Africa had always been a land rich for its mineral resources and luxuriant forests. Minerals like gold, silver, platinum, cobalt, chromium; tantalite, manganese and uranium lie beneath the African sands – not to mention one of the world’s greatest oil reserves. But the Indian economy had remained moribund under its “License Raj” until that was finally overthrown in the 1990s. India’s engagement with Africa on a more firmly economic and commercial basis did not occur until the new millennium.
In late 2006, the Indian Prime Minister Manmohan Singh travelled to South Africa to strengthen the India-Africa relationship as part of the inauguration of the centenary celebrations of the Gandhian Sathyagraha movement in Africa. High level visits continued, and in 2008, the first ever India-Africa Forum Summit (IAFS) was hosted in New Delhi. This imparted new momentum to the already existing relationship with a very comprehensive plan of engagement. In May 2011, the second India-Africa forum Summit was held in Addis Ababa and this was followed by the Indian Prime Minister’s bilateral visits to Ethiopia and Tanzania.

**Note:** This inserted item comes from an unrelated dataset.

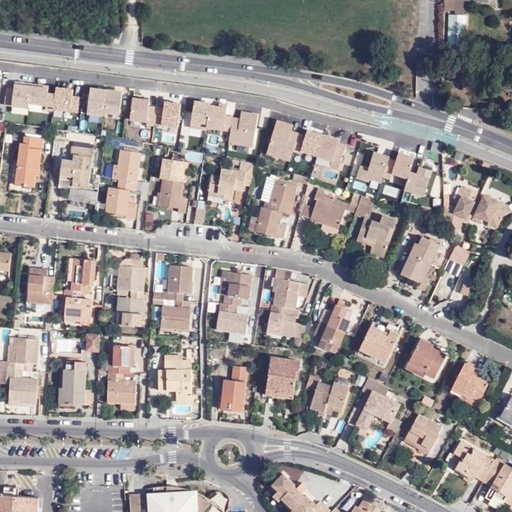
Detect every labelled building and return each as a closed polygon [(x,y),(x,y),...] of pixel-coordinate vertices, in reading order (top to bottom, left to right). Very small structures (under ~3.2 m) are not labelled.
[(445,0),(445,8),(454,8),(453,0),(445,0)] [(448,13),(448,44),(466,44),(466,13),(448,13)] [(418,55),(425,54),(425,46),(417,46),(418,55)] [(88,86),(86,113),(120,114),(122,88),(88,86)] [(132,95),(128,119),(178,127),(181,103),(166,101),(165,109),(149,106),(150,98),(132,95)] [(208,131),(208,100),(190,99),(189,131),(208,131)] [(242,113),(242,121),(233,120),(232,144),(254,145),(256,113),(242,113)] [(299,133),(291,130),(293,124),(277,119),(265,153),(290,161),(299,133)] [(300,150),(318,155),(324,134),(306,129),(300,150)] [(16,185),(34,187),(37,168),(40,168),(43,139),(25,137),(24,143),(21,143),(16,185)] [(322,158),(331,161),(329,168),(339,171),(346,146),(327,141),(322,158)] [(73,186),(88,188),(93,149),(72,146),(71,155),(74,156),(74,160),(63,159),(60,179),(74,180),(73,186)] [(360,164),(356,176),(381,184),(390,155),(374,149),(368,167),(360,164)] [(121,150),(119,165),(117,180),(118,180),(117,188),(109,188),(106,212),(126,215),(125,219),(135,220),(137,204),(128,203),(130,190),(137,191),(137,183),(141,153),(121,150)] [(189,162),(181,161),(175,160),(164,159),(161,178),(163,178),(161,192),(158,192),(157,204),(179,208),(179,212),(186,213),(188,199),(181,198),(184,182),(186,182),(189,162)] [(251,186),(255,164),(241,161),(240,171),(245,172),(243,185),(251,186)] [(417,171),(430,175),(432,170),(419,166),(417,171)] [(243,187),(243,185),(245,172),(240,171),(222,169),(221,176),(212,175),(208,200),(221,202),(223,202),(224,198),(233,199),(234,190),(235,186),(243,187)] [(408,205),(413,193),(424,196),(430,177),(410,170),(400,202),(408,205)] [(269,201),(275,180),(271,179),(268,189),(265,189),(262,200),(266,201),(269,201)] [(297,186),(275,180),(269,201),(266,201),(265,207),(262,207),(255,231),(275,237),(276,236),(283,238),(287,225),(283,223),(282,219),(284,213),(286,213),(288,207),(291,208),(297,186)] [(137,199),(147,200),(149,182),(139,181),(137,199)] [(182,196),(188,196),(190,183),(184,182),(182,196)] [(458,204),(466,188),(462,186),(455,201),(458,204)] [(466,218),(469,212),(479,193),(467,187),(466,188),(458,204),(456,208),(454,211),(445,206),(445,224),(458,231),(463,222),(465,218),(466,218)] [(315,208),(311,219),(324,224),(339,230),(346,210),(332,205),(334,198),(324,194),(325,191),(319,189),(315,198),(318,199),(315,208)] [(72,190),(68,211),(84,213),(87,192),(72,190)] [(504,216),(511,211),(508,205),(485,195),(480,205),(483,206),(479,215),(483,218),(489,221),(488,223),(498,227),(504,216)] [(374,205),(376,201),(362,196),(361,199),(360,202),(367,205),(368,202),(374,205)] [(356,213),(360,202),(361,199),(353,197),(349,210),(356,213)] [(348,203),(334,198),(332,205),(346,210),(348,203)] [(300,210),(302,202),(296,200),(293,208),(300,210)] [(369,219),(374,205),(368,202),(367,205),(360,202),(356,213),(355,215),(365,218),(369,219)] [(454,211),(456,208),(445,202),(445,206),(454,211)] [(303,203),(300,215),(311,219),(315,208),(303,203)] [(483,206),(480,205),(474,218),(481,222),(483,218),(479,215),(483,206)] [(195,221),(204,222),(205,209),(197,207),(195,221)] [(144,229),(152,230),(154,213),(146,212),(144,229)] [(472,214),(469,212),(466,218),(465,218),(463,222),(467,224),(472,214)] [(381,223),(369,219),(365,218),(358,240),(373,245),(371,251),(384,255),(396,220),(383,215),(381,223)] [(339,230),(324,224),(322,231),(337,236),(339,230)] [(456,236),(458,231),(445,224),(445,231),(456,236)] [(426,263),(429,264),(438,245),(421,237),(418,245),(413,256),(410,255),(402,274),(405,276),(412,279),(418,281),(416,286),(424,290),(429,277),(424,275),(421,274),(426,263)] [(413,256),(418,245),(414,243),(410,255),(413,256)] [(450,258),(457,261),(462,248),(456,246),(450,258)] [(462,248),(457,261),(465,264),(470,252),(462,248)] [(0,269),(10,270),(11,254),(0,253),(0,255),(0,254),(0,269)] [(84,303),(85,299),(84,299),(84,291),(91,292),(92,284),(94,284),(96,260),(70,258),(68,281),(73,281),(72,290),(65,290),(65,296),(67,296),(65,316),(91,318),(92,303),(84,303)] [(128,266),(120,266),(118,290),(129,290),(129,298),(119,297),(118,312),(120,312),(120,324),(142,325),(145,277),(149,277),(149,267),(143,267),(143,260),(129,259),(128,266)] [(164,291),(163,299),(175,300),(175,307),(163,306),(161,325),(173,326),(173,327),(190,328),(192,307),(188,307),(189,300),(183,300),(183,292),(188,293),(189,282),(191,282),(192,266),(170,265),(168,291),(164,291)] [(28,301),(53,303),(54,276),(48,276),(48,269),(30,268),(28,301)] [(292,273),(276,270),(275,279),(290,281),(292,273)] [(245,334),(246,324),(248,315),(246,315),(235,314),(236,305),(240,306),(241,298),(248,299),(252,276),(241,274),(235,273),(223,271),(219,294),(225,295),(223,303),(220,303),(216,330),(245,334)] [(469,295),(476,280),(467,276),(461,292),(469,295)] [(290,281),(275,279),(274,279),(272,292),(276,292),(273,306),(272,305),(268,328),(284,331),(283,335),(293,336),(295,323),(296,318),(298,318),(299,310),(294,309),(297,296),(305,297),(307,284),(290,281)] [(334,305),(342,309),(345,302),(337,299),(334,305)] [(235,314),(246,315),(247,307),(240,306),(236,305),(235,314)] [(344,310),(342,309),(334,305),(331,313),(325,310),(313,336),(320,339),(316,346),(328,352),(331,344),(336,346),(338,347),(350,321),(349,321),(341,317),(344,310)] [(352,313),(344,310),(341,317),(349,321),(352,313)] [(44,329),(45,319),(35,318),(35,329),(44,329)] [(374,320),(371,327),(388,335),(392,329),(397,331),(399,327),(389,323),(387,327),(374,320)] [(306,325),(295,323),(293,336),(295,337),(302,337),(306,325)] [(254,340),(256,326),(246,324),(245,334),(244,339),(254,340)] [(388,335),(371,327),(360,349),(386,362),(400,333),(397,331),(392,329),(388,335)] [(88,351),(100,351),(101,335),(88,334),(88,351)] [(427,371),(426,373),(435,377),(446,354),(431,347),(432,344),(421,338),(409,363),(427,371)] [(8,371),(1,371),(0,377),(11,377),(9,402),(22,402),(35,403),(37,380),(21,379),(21,372),(27,372),(28,365),(37,365),(39,340),(15,339),(15,347),(10,347),(9,363),(8,363),(8,371)] [(331,344),(328,352),(333,354),(336,346),(331,344)] [(120,402),(134,403),(135,381),(124,381),(124,373),(129,374),(130,346),(114,346),(113,365),(108,366),(107,402),(120,402)] [(191,392),(190,360),(181,360),(181,355),(164,355),(164,370),(158,370),(158,390),(176,389),(179,389),(179,393),(191,392)] [(270,356),(266,388),(276,389),(276,392),(292,394),(294,380),(297,380),(299,360),(270,356)] [(62,404),(84,404),(85,390),(86,370),(82,370),(82,362),(66,361),(66,369),(63,369),(63,388),(62,404)] [(0,362),(0,370),(1,371),(8,371),(8,363),(0,362)] [(424,377),(426,373),(427,371),(409,363),(406,369),(424,377)] [(472,374),(475,369),(475,367),(465,363),(451,391),(460,396),(460,398),(477,406),(489,382),(477,377),(472,374)] [(241,411),(247,367),(234,365),(232,381),(224,380),(221,409),(241,411)] [(333,405),(342,408),(348,387),(334,382),(333,386),(319,381),(320,378),(310,374),(306,388),(315,391),(310,408),(318,411),(324,413),(331,415),(332,409),(333,405)] [(362,387),(365,378),(358,376),(355,385),(362,387)] [(370,401),(368,400),(357,425),(366,428),(369,420),(370,420),(373,414),(389,421),(386,428),(395,433),(401,422),(392,418),(398,404),(384,398),(388,388),(367,378),(361,391),(370,396),(371,393),(374,394),(370,401)] [(276,389),(266,388),(265,395),(276,397),(276,396),(276,392),(276,389)] [(191,402),(191,392),(179,393),(179,389),(176,389),(176,402),(191,402)] [(511,395),(501,417),(511,422),(511,395)] [(430,409),(434,402),(424,397),(421,404),(430,409)] [(421,443),(430,448),(433,442),(436,438),(438,434),(437,433),(441,426),(418,413),(405,437),(420,446),(421,443)] [(427,453),(430,448),(421,443),(420,446),(405,437),(404,439),(427,453)] [(483,481),(495,460),(461,441),(452,456),(457,459),(451,469),(471,481),(475,476),(483,481)] [(457,459),(452,456),(446,466),(451,469),(457,459)] [(489,503),(499,509),(504,501),(511,505),(511,466),(511,467),(496,458),(495,460),(483,481),(492,485),(492,486),(493,484),(498,486),(497,489),(489,503)] [(8,470),(0,470),(0,511),(37,511),(38,497),(3,494),(4,482),(7,482),(8,470)] [(329,511),(330,511),(319,501),(316,505),(306,495),(305,496),(303,499),(292,488),(294,485),(295,484),(283,473),(273,485),(278,490),(284,495),(282,498),(293,508),(295,506),(301,511),(329,511)] [(485,497),(488,499),(494,487),(497,489),(498,486),(493,484),(492,486),(492,485),(485,497)] [(303,499),(305,496),(294,485),(292,488),(303,499)] [(198,489),(130,492),(131,511),(220,511),(220,503),(221,503),(221,496),(198,497),(198,489)] [(284,495),(278,490),(274,495),(279,501),(282,498),(284,495)] [(374,511),(373,511),(375,507),(363,500),(358,508),(355,506),(351,511),(374,511)]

In 2008, the nations consented to be part of an extensive trade-relations programme which would mutually benefit the countries’ trade, industry, foreign direct investment (FDI), and development of small and large scale enterprises and so on. The agricultural sector of Africa received strengthening from India through ensuring food security, capacity-building, joined partnership against agro-based diseases, enhancing markets etc. Trade and industry was focused on as part of economic development by stressing the need for two-way trade, enhancement of markets, expanding benefits of trade-liberalization etc. Further cooperation in the fields of peace and security, science, technology, political cooperation, information technology, social development, health, culture and sports, finance, tourism, media and communication were established through the joint action plan.
In the second IAFS, the programme from 2008 was given a more concrete footing – especially in regard to funding. India offered a US$5 billion line of credit; US$700 million for new institutions and training programmes and US$300 million for Ethiopia-Djibouti railway lines. All of this was in addition to the Pan-African e-Network which bridges the digital divide and is accelerating development on the African continent. The project, costing US$1 billion, supports tele-education, tele-medicine, resource mapping and e-commerce.
In this vein, in the2011 Addis Ababa declaration, India stressed that capacity-building would be the highest-priority in the India-Africa relationship and that infrastructure development and trade and investment would receive secondary preference.